[Your assignment]
Check every line in the records below for the word "full" and report how many have it, nothing more.

Records from a data collection
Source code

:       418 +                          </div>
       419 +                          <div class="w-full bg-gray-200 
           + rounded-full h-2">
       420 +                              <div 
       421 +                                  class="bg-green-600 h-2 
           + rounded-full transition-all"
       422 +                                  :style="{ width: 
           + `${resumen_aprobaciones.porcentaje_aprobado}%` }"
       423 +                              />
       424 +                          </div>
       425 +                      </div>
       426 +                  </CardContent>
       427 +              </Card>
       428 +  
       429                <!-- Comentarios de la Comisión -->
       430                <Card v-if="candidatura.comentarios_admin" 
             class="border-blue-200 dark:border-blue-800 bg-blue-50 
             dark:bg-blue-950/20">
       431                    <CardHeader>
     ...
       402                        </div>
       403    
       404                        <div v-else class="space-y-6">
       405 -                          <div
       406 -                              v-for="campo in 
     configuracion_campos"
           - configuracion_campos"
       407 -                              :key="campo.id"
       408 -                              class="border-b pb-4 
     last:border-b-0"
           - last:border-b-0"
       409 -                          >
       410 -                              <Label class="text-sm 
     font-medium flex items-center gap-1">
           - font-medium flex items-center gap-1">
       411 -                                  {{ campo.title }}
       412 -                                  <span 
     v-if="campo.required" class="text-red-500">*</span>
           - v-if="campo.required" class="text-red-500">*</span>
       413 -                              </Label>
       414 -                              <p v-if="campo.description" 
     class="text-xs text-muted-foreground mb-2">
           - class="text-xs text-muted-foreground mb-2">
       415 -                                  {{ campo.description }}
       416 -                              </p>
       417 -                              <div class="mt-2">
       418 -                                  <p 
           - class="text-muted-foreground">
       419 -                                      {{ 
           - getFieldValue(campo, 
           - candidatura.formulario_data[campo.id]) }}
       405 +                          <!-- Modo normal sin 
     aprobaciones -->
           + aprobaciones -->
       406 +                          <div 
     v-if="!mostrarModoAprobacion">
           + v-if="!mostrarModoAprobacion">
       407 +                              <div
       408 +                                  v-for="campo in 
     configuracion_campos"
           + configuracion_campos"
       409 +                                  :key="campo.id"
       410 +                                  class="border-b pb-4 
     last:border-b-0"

[Reply]
3